An example input is the following.

sparql-benchmark-runner \
  --endpoint http://example.org/sparql \
  --queries ./watdiv-10M/ \
  --output ./output.csv \
  --replication 5 \
  --warmup 1

When used as a JavaScript library, the runner can be configured with different query loaders, result aggregators and result serializers to accommodate special use cases.
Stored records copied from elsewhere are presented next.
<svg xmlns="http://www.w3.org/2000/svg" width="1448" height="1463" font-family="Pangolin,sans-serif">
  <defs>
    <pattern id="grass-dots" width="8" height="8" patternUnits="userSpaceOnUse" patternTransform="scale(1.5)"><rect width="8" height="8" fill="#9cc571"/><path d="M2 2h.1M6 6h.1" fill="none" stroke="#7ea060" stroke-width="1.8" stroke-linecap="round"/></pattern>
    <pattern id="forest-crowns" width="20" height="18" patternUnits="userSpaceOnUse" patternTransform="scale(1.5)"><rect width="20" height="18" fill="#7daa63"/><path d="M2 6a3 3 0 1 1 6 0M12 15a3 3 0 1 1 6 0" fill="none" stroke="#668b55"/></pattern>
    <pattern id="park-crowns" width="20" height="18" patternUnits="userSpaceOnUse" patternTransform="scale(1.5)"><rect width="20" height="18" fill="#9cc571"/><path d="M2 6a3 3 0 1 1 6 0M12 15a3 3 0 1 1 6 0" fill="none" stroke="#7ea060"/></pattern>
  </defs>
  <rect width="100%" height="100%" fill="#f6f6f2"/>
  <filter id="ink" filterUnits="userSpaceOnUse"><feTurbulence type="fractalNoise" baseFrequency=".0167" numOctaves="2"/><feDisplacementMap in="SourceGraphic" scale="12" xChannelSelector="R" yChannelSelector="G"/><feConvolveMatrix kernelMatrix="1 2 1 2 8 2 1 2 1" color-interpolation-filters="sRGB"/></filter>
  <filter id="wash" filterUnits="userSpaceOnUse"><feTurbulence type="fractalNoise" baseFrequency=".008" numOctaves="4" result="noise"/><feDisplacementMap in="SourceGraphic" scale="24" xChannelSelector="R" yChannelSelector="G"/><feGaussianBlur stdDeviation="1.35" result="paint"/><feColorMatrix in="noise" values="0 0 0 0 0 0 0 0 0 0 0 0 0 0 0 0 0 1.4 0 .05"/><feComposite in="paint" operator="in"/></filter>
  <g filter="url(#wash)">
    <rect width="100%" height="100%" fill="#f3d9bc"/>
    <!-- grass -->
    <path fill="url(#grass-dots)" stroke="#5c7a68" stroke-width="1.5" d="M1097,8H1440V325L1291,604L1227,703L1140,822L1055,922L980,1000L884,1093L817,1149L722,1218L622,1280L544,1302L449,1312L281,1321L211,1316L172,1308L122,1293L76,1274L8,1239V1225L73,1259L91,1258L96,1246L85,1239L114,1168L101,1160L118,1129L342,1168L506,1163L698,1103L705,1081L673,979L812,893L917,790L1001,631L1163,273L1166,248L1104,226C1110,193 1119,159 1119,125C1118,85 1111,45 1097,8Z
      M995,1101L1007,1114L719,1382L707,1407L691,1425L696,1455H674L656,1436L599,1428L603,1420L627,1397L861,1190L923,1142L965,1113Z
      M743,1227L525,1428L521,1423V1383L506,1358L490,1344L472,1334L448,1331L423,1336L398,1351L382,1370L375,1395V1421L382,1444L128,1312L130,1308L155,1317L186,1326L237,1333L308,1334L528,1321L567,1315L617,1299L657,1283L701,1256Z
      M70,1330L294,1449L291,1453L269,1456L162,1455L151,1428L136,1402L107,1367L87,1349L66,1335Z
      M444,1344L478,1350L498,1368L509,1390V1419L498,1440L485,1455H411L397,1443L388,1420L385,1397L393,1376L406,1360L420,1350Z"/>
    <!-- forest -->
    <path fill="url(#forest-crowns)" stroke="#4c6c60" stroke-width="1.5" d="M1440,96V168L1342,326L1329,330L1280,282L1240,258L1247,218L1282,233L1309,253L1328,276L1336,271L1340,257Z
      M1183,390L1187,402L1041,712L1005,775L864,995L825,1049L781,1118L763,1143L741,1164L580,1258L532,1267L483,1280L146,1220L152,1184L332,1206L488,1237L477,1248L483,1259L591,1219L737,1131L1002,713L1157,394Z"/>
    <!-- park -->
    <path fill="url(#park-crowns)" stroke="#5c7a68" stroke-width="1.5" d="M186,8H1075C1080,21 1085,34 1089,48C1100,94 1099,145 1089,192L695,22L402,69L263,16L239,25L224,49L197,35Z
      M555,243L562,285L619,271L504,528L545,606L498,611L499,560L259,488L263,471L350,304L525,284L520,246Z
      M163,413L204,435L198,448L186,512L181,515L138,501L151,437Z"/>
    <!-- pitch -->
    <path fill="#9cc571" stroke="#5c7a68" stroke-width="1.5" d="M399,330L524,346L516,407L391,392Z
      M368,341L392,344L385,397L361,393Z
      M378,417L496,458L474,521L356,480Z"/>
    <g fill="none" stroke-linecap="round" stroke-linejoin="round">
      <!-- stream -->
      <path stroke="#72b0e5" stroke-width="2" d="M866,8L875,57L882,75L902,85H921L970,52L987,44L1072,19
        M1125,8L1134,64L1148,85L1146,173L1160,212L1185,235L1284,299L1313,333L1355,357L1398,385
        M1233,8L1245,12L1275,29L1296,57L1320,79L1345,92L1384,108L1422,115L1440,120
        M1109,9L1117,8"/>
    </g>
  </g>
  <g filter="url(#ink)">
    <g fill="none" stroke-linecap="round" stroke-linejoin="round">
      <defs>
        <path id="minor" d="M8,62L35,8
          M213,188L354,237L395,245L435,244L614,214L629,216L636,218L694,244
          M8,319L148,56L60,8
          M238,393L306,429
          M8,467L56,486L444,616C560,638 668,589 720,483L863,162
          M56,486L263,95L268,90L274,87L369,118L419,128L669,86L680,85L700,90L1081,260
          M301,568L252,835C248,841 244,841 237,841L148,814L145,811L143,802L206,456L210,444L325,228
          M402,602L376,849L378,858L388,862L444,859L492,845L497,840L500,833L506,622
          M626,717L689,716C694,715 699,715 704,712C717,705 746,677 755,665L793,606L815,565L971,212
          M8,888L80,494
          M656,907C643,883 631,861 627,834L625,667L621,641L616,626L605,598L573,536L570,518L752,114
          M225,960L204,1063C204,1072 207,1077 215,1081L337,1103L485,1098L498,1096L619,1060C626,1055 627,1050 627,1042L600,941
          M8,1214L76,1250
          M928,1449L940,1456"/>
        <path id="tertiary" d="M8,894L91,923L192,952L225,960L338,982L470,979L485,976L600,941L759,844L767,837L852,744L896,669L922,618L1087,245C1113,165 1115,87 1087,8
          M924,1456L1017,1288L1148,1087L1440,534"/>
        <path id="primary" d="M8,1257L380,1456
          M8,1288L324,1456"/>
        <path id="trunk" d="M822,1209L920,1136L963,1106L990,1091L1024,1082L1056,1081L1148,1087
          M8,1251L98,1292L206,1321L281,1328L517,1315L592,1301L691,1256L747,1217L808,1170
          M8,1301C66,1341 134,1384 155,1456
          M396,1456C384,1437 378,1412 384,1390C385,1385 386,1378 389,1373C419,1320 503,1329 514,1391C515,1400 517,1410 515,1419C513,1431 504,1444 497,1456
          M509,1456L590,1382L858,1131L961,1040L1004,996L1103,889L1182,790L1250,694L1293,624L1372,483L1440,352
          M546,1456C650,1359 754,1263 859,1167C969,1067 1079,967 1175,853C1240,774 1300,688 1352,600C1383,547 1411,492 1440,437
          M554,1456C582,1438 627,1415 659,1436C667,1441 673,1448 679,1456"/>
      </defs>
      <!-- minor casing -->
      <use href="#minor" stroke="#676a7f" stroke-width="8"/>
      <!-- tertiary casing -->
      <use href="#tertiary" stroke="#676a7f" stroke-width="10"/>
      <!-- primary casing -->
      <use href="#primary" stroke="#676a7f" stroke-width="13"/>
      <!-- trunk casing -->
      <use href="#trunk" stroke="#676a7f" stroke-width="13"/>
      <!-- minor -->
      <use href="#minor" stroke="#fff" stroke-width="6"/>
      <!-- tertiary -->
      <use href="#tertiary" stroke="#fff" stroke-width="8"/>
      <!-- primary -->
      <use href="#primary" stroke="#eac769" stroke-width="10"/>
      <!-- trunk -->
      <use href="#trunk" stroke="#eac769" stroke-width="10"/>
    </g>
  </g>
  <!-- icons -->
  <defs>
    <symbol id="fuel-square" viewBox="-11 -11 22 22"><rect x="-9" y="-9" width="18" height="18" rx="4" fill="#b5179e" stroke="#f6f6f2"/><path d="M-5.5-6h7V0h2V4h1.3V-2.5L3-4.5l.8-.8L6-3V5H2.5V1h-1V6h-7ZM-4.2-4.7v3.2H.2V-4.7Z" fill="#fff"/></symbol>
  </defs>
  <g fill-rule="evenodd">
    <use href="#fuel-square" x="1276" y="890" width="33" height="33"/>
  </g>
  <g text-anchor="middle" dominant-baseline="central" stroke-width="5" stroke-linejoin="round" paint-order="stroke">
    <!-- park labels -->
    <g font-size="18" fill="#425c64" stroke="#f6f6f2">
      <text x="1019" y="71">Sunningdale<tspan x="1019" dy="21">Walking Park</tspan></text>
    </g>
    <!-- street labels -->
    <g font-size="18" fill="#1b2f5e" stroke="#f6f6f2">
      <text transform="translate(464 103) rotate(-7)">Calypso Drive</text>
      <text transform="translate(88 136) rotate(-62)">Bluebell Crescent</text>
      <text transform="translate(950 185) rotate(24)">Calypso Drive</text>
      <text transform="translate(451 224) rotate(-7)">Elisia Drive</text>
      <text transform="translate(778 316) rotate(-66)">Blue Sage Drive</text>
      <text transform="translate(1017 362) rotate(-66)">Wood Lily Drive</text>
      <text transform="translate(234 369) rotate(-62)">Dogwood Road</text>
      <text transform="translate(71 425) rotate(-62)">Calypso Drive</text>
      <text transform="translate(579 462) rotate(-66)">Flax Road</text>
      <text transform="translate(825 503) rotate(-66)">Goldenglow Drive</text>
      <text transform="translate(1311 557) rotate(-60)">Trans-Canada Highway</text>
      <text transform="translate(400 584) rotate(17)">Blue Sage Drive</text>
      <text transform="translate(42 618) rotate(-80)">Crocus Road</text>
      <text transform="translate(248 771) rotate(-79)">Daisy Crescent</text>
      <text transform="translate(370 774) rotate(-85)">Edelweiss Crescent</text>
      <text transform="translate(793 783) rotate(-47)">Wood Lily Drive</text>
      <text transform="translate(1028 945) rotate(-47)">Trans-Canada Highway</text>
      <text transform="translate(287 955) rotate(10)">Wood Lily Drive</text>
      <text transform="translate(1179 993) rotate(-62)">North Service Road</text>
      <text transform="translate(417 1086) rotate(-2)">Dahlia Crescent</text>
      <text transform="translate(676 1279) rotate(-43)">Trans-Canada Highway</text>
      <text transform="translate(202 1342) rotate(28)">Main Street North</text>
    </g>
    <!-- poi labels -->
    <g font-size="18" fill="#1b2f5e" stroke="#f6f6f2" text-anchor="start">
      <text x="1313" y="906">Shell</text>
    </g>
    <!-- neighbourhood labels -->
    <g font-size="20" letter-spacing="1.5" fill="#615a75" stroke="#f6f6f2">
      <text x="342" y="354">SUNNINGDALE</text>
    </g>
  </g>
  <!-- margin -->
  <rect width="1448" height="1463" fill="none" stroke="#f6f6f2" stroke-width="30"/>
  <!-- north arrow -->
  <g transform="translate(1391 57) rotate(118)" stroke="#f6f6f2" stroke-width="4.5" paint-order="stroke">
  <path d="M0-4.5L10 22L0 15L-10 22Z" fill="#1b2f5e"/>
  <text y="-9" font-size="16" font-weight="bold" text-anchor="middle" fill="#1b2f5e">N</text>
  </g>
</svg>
By default, when no specific result aggregator is provided, the runner uses ResultAggregatorComunica that handles basic aggregation, as well as the httpRequests metadata field from a Comunica SPARQL endpoint, if such metadata is provided.

import {
  SparqlBenchmarkRunner,
  ResultSerializerCsv,
  ResultAggregatorComunica,
  QueryLoaderFile,
} from 'sparql-benchmark-runner';

async function executeQueries(pathToQueries, pathToOutputCsv) {
  const queryLoader = new QueryLoaderFile(pathToQueries);
  const resultSerializer = new ResultSerializerCsv();
  const resultAggregator = new ResultAggregatorComunica();

  const querySets = await queryLoader.loadQueries();

  const runner = new SparqlBenchmarkRunner({
    endpoint: 'https://localhost:8080/sparql',
    querySets,
    replication: 4,
    warmup: 1,
    timeout: 60_000,
    availabilityCheckTimeout: 1_000,
    logger: (message) => console.log(message),
    resultAggregator,
  });

  const results = await runner.run();

  await resultSerializer.serialize(path, results);
}

Docker

This tool is also available as a Docker image:

touch output.csv
docker run \
  --rm \
  --interactive \
  --tty \
  --volume $(pwd)/output.csv:/output.csv \
  --volume $(pwd)/queries:/queries \
  comunica/sparql-benchmark-runner \
  --endpoint https://dbpedia.org/sparql \
  --queries /queries \
  --output /output.csv \
  --replication 5 \
  --warmup 1

License

This code is copyrighted by Ghent University โ€“ imec and released under the MIT license.